From the Summary, you can infer that the LanguageService transaction was processed for a total of 19814 milliseconds on Address-Validation-Service1:7001. If you take a look at the transaction topology now (see Figure 8), you will be able to understand that this processing time is the sum of the following:

  • The time for which the transaction was processed internally by the Address-Validation-Service1:7001 server – 151 ms
  • The time taken by Address-Validation-Service1:7001 to execute a database query for the transaction and retrieve results – 19339 ms
  • The time taken by Address-Validation-Service1:7001 to make a JMS call to a messaging server and pull data from the message queue OrderQueue – 319 ms
  • The time taken by Address-Validation-Service1:7001 to make a SAP JCO call to a SAP server – 5 ms

    Figure 8 : How the total processing time of the transaction on Address-Validation-Service1:7001 is computed

The Breakup of Processing Time section in Figure 7 clearly indicates how the Total Processing time is computed. From this section, you can also glean where the slowdown originated – within the JVM node? Or when making external calls from the JVM node? In the case of our example, the problem is with the remote calls.
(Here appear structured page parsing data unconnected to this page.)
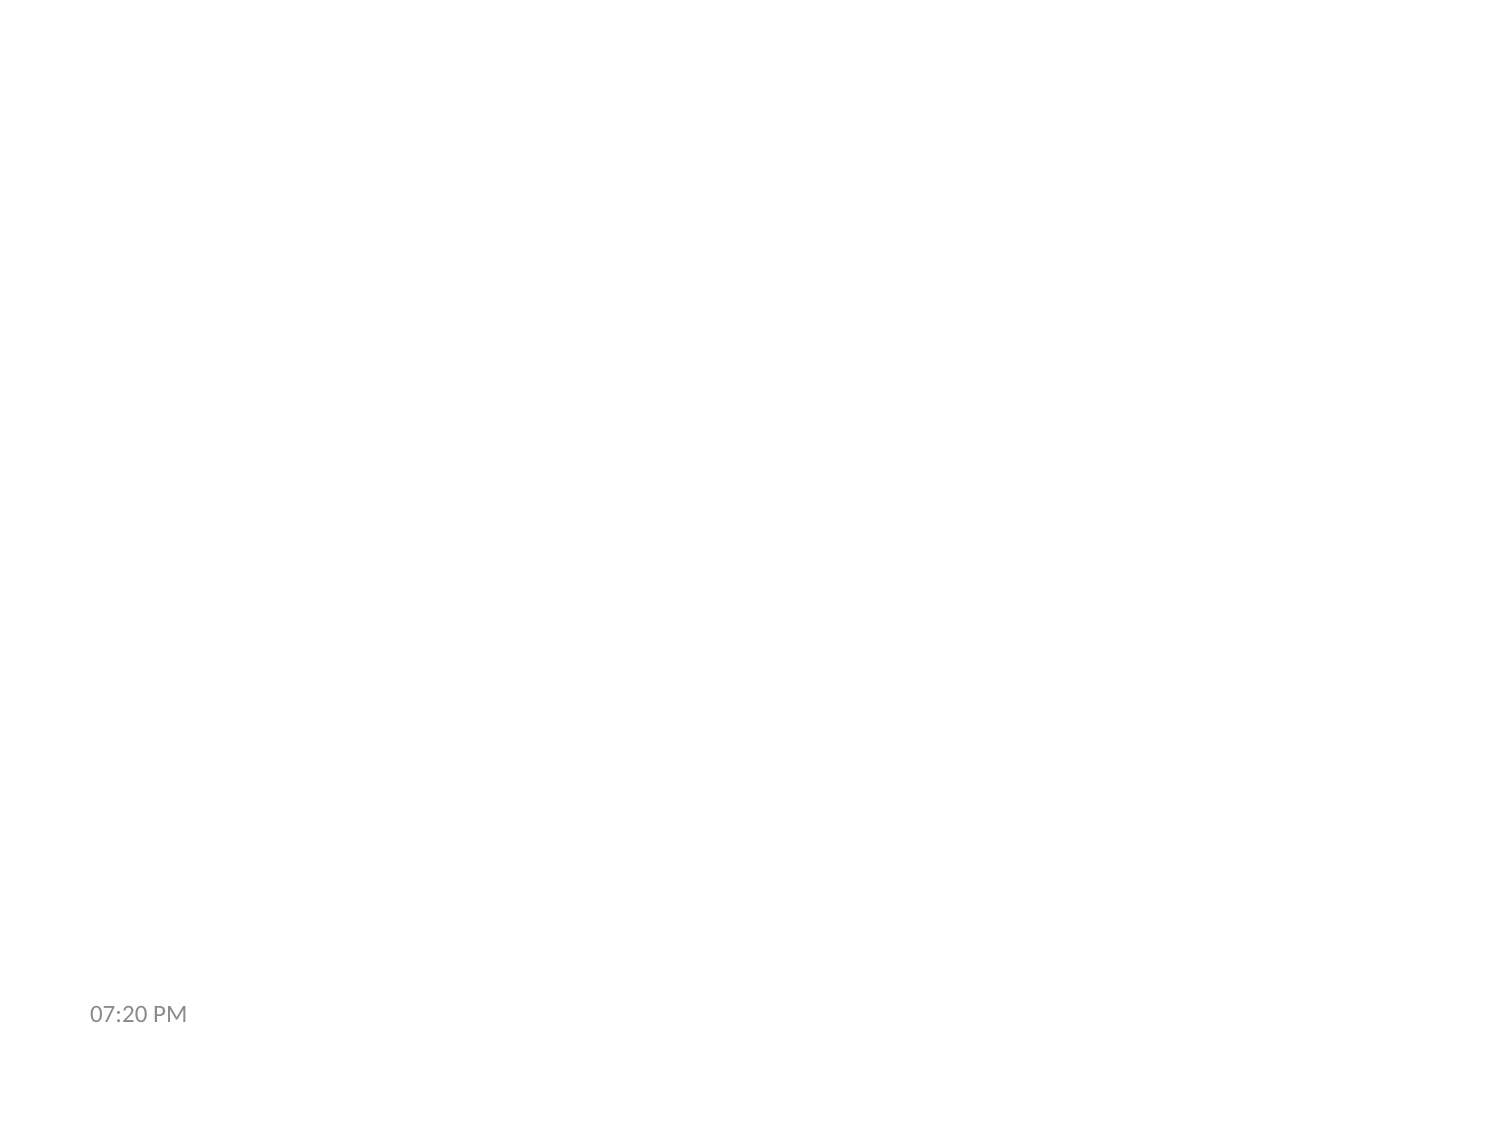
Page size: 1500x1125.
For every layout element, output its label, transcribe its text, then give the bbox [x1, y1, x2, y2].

text_box 3:35 PM [75, 982, 425, 1043]
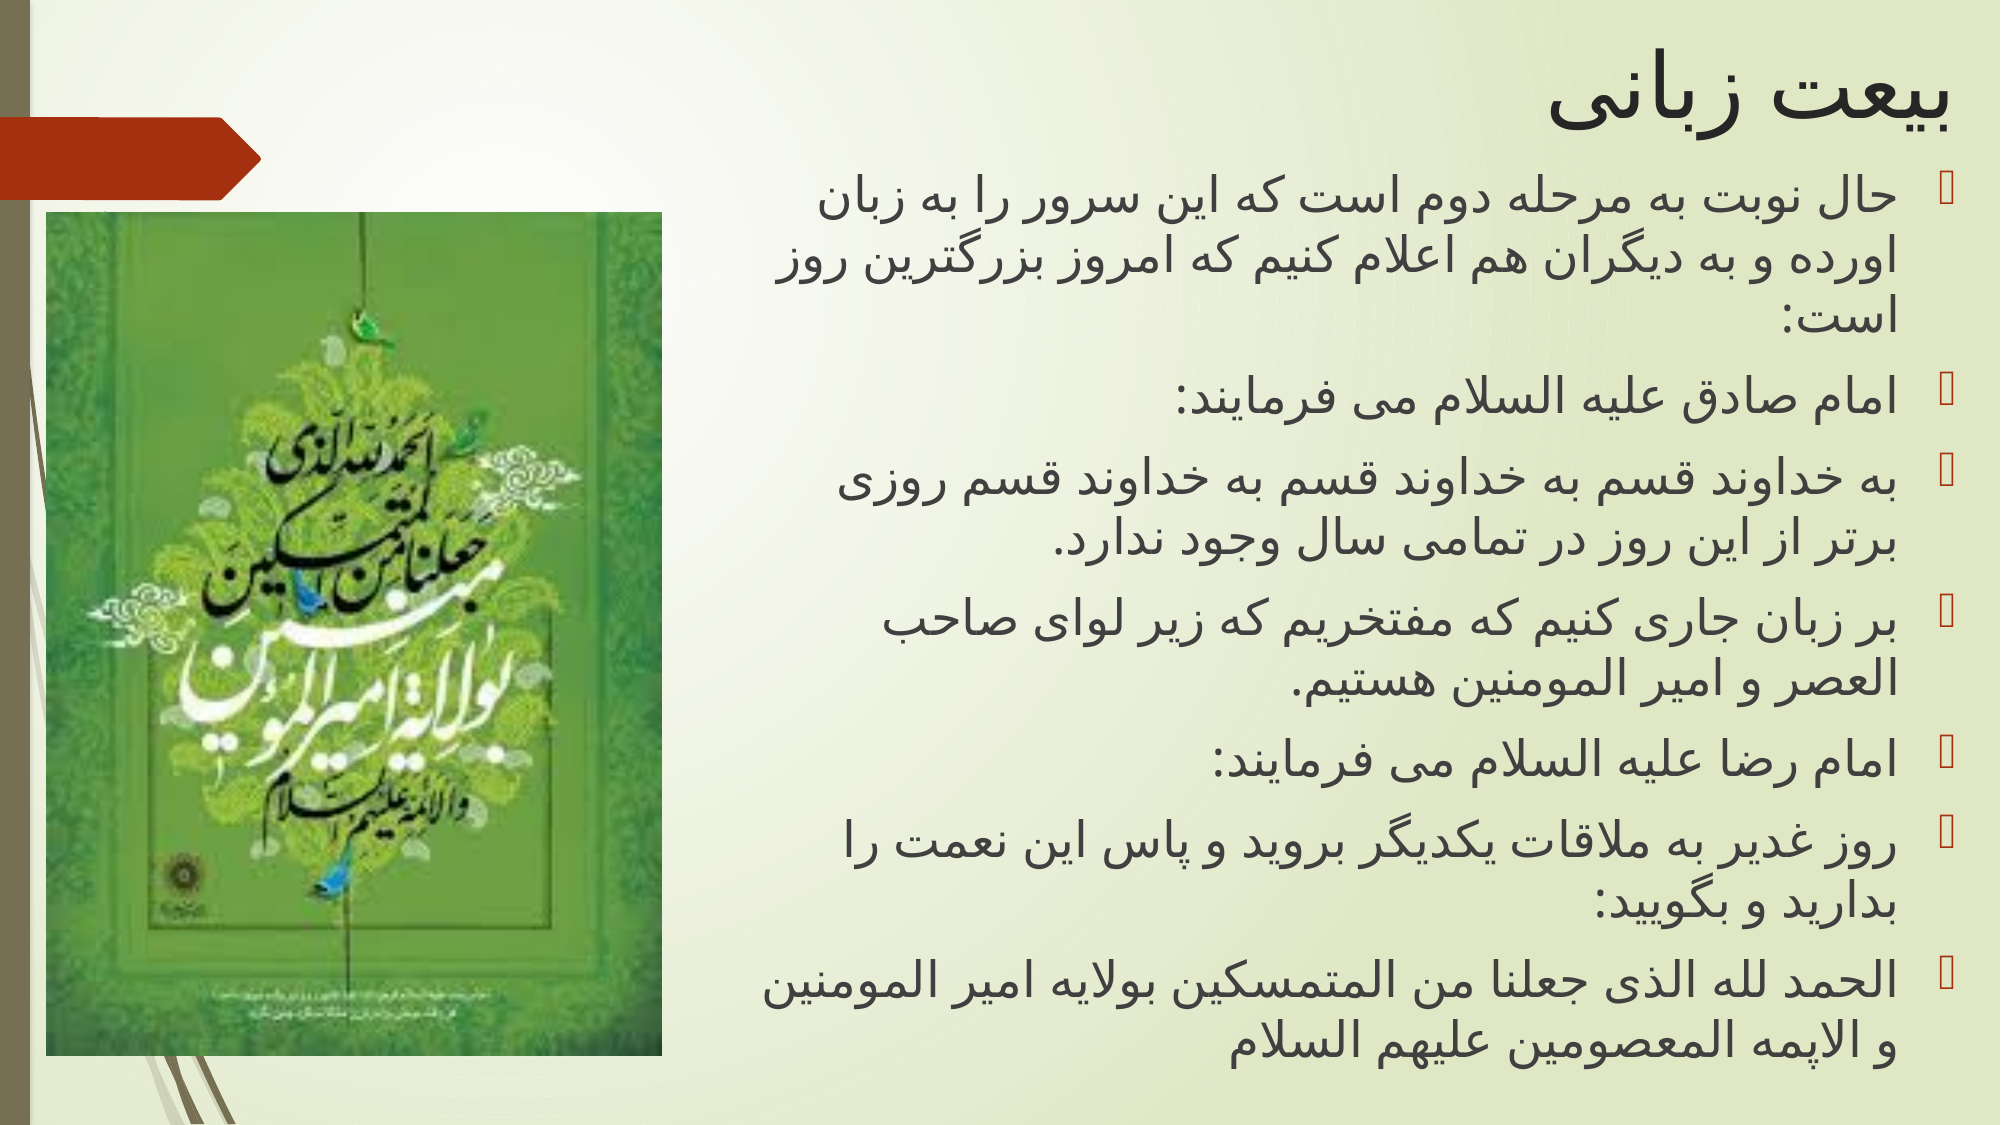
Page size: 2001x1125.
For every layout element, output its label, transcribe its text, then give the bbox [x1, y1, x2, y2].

title بیعت زبانی [597, 18, 1972, 156]
picture [46, 212, 663, 1056]
list حال نوبت به مرحله دوم است که این سرور را به زبان اورده و به دیگران هم اعلام کنیم که امروز بزرگترین روز است: امام صادق علیه السلام می فرمایند: به خداوند قسم به خداوند قسم به خداوند قسم روزی برتر از این روز در تمامی سال وجود ندارد. بر زبان جاری کنیم که مفتخریم که زیر لوای صاحب العصر و امیر المومنین هستیم. امام رضا علیه السلام می فرمایند: روز غدیر به ملاقات یکدیگر بروید و پاس این نعمت را بدارید و بگویید: الحمد لله الذی جعلنا من المتمسکین بولایه امیر المومنین و الاپمه المعصومین علیهم السلام [731, 155, 1972, 1107]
Next, take a look at the url displayed in the Summary section. As you can see, the URL is that of the Business Transaction that was zoomed into - i.e., LanguageService.jsp. However, sometimes, while the Business Transaction may continue to be LanguageService.jsp, the url could be different. This is because, the URL refers to the URL that was hit when an HTTP call is made by one JVM node to another. This means that when accessing the LanguageService.jsp web page on Address-Validation-Service1:7001, if that web page had hit another URL, then that URL will be displayed against URL.

Additionally, the Summary section also reports the Query String of the URL, the Session ID of the session in which the transaction is processed on the Address-Validation-Service1:7878 server, and Thread Name of the thread that processed the transaction.

The Summary section also differentiates between the overall User Experience of a transaction and the Java Processing Status of that transaction on a particular JVM node. In the case of our example, the Summary section clearly reveals that the User Experience of the transaction is Slow. At the same time, eG has also detected that the slowness did not occur because of a processing bottleneck on the Address-Validation-Service1:7001 server. This is why, eG maintains that the Java Processing Status of the Address-Validation-Service1:7001 server is Healthy.